In the imaginary town that gives the play its name, Uncanny Valley, a new girl Ada (Pamela Reid) arrives for her first day in a new school where she meets her cheery teacher (Rob Drummond) dressed in checked shirt and yellow braces. Ada doesn’t speak as she doesn’t like humans, preferring her robotic best pal OKAY (Outstandingly Knowledgeable Android Youth) that she has programmed to speak. The town’s mayor (Kirsty Stuart), who sees the teacher as a “robot fancying hippy”, has declared that all ARTIs (artificial intelligence machine) be destroyed so Ada has to re-programme OKAY to become more human so as not to lose her only friend.
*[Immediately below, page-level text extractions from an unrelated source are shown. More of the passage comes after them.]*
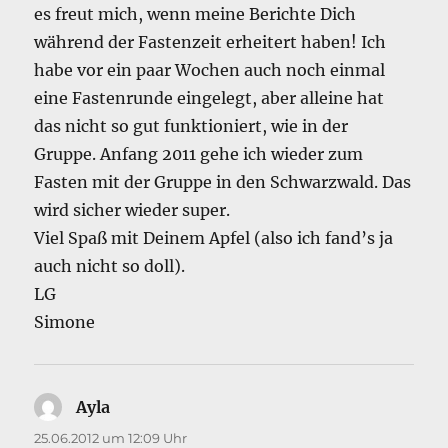
es freut mich, wenn meine Berichte Dich
während der Fastenzeit erheitert haben! Ich
habe vor ein paar Wochen auch noch einmal
eine Fastenrunde eingelegt, aber alleine hat
das nicht so gut funktioniert, wie in der
Gruppe. Anfang 2011 gehe ich wieder zum
Fasten mit der Gruppe in den Schwarzwald. Das
wird sicher wieder super.
Viel Spaß mit Deinem Apfel (also ich fand’s ja
auch nicht so doll).
LG
Simone
Ayla
sagt:
25.06.2012 um 12:09 Uhr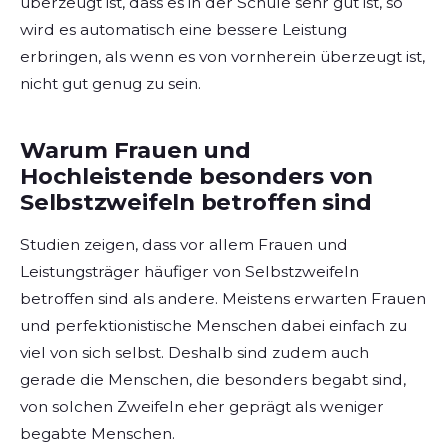
überzeugt ist, dass es in der Schule sehr gut ist, so
wird es automatisch eine bessere Leistung
erbringen, als wenn es von vornherein überzeugt ist,
nicht gut genug zu sein.
Warum Frauen und
Hochleistende besonders von
Selbstzweifeln betroffen sind
Studien zeigen, dass vor allem Frauen und
Leistungsträger häufiger von Selbstzweifeln
betroffen sind als andere. Meistens erwarten Frauen
und perfektionistische Menschen dabei einfach zu
viel von sich selbst. Deshalb sind zudem auch
gerade die Menschen, die besonders begabt sind,
von solchen Zweifeln eher geprägt als weniger
begabte Menschen.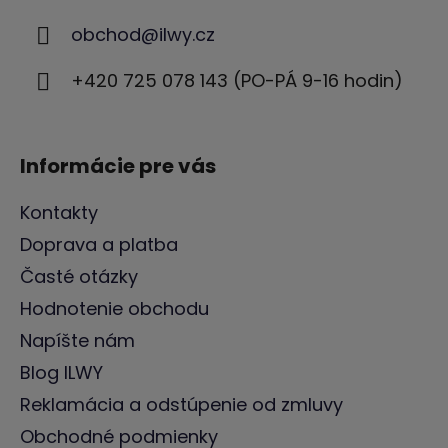
ä
obchod
@
ilwy.cz
t
i
+420 725 078 143 (PO-PÁ 9-16 hodin)
e
Informácie pre vás
Kontakty
Doprava a platba
Časté otázky
Hodnotenie obchodu
Napíšte nám
Blog ILWY
Reklamácia a odstúpenie od zmluvy
Obchodné podmienky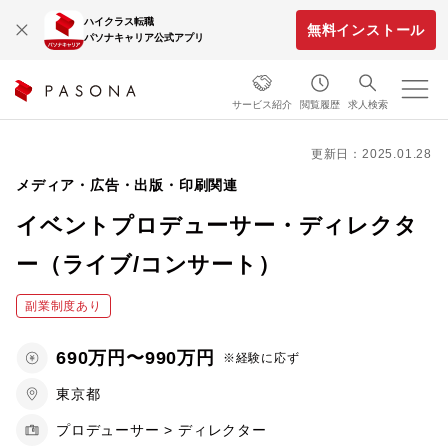
ハイクラス転職
無料インストール
パソナキャリア公式アプリ
サービス紹介
閲覧履歴
求人検索
更新日：2025.01.28
メディア・広告・出版・印刷関連
イベントプロデューサー・ディレクタ
ー（ライブ/コンサート）
副業制度あり
690万円〜990万円
※経験に応ず
東京都
プロデューサー > ディレクター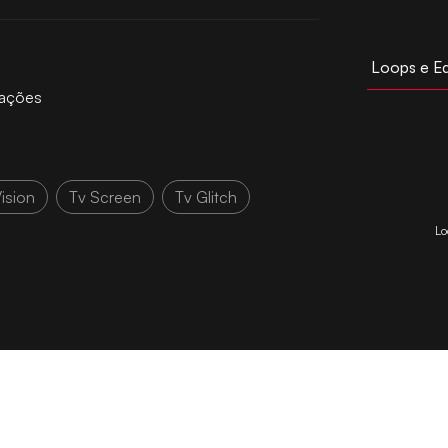
Loops e E
cações
ision
Tv Screen
Tv Glitch
Lo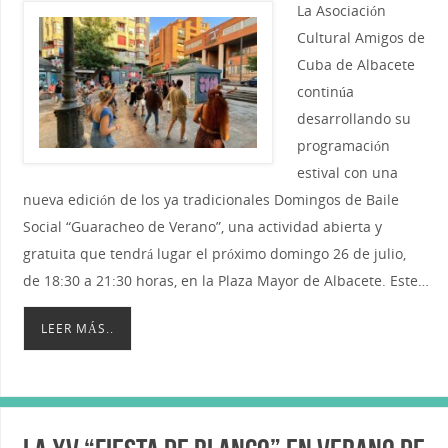
La Asociación
Cultural Amigos de
Cuba de Albacete
continúa
desarrollando su
programación
estival con una
nueva edición de los ya tradicionales Domingos de Baile
Social “Guaracheo de Verano”, una actividad abierta y
gratuita que tendrá lugar el próximo domingo 26 de julio,
de 18:30 a 21:30 horas, en la Plaza Mayor de Albacete. Este…
LEER MÁS..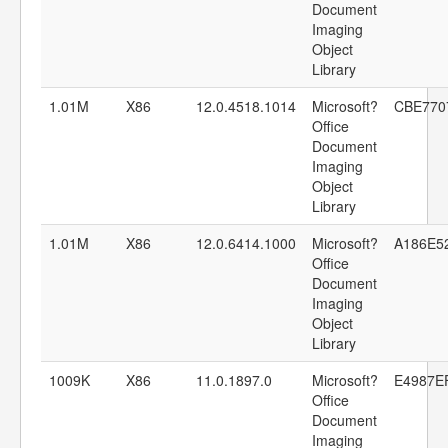
Document
Imaging
Object
Library
1.01M
X86
12.0.4518.1014
Microsoft?
CBE770
Office
Document
Imaging
Object
Library
1.01M
X86
12.0.6414.1000
Microsoft?
A186E5
Office
Document
Imaging
Object
Library
1009K
X86
11.0.1897.0
Microsoft?
E4987E
Office
Document
Imaging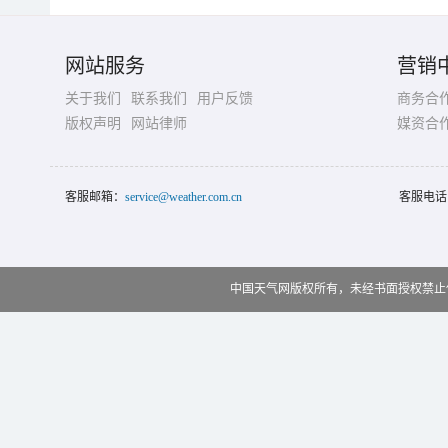
网站服务
营销
关于我们
联系我们
用户反馈
商务合
版权声明
网站律师
媒资合
客服邮箱：
service@weather.com.cn
客服电话
中国天气网版权所有，未经书面授权禁止使用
Ada’s self-imposed isolation and difficulty in interacting socially holds hints of conditions that are coming to light with dramas like The A Word. Traits like the repeating back of questions rather than answering them are part of process Ada has to break to help OKAY to learn to be a socially functioning person; learning things like what sad looks like. To test OKAY’s capacity to think like a human in front of the Mayor, they do a version of The Turing Test that was devised by English mathematician Alan Turing to prove that a computer has artificial intelligence if it can mimic human responses under specific conditions.

Drummond has created a direct, immersive, thought provoking and entertaining show aimed at the people who will have to deal with a concept that is challenging, disconcerting and scary in almost equal measure but one that upcoming generations will have to address. The three strong cast give top class performances as they point up serious issues that could lie ahead with what could be described as serious levity.

Uncanny Valley, a combination of wackiness and brilliant inventiveness, is like an edition of The Moral Maze for children with the ethics of rights for robots being raised - how to deal with beings that are “the same but different”. After all, some humans are unfeeling and their capacity for change is questionable.

Drummond enthusiastically encourages interaction and gets lots of intelligent questions from the eager young beavers in the audience at whom this show is targeted. But while the concepts of sight and feeling in a robot were covered no one asked about the very basic human elements of touch, pain or love. That takes experience.

Uncanny Valley is commissioned by Edinburgh International Science Festival in partnership with imaginate.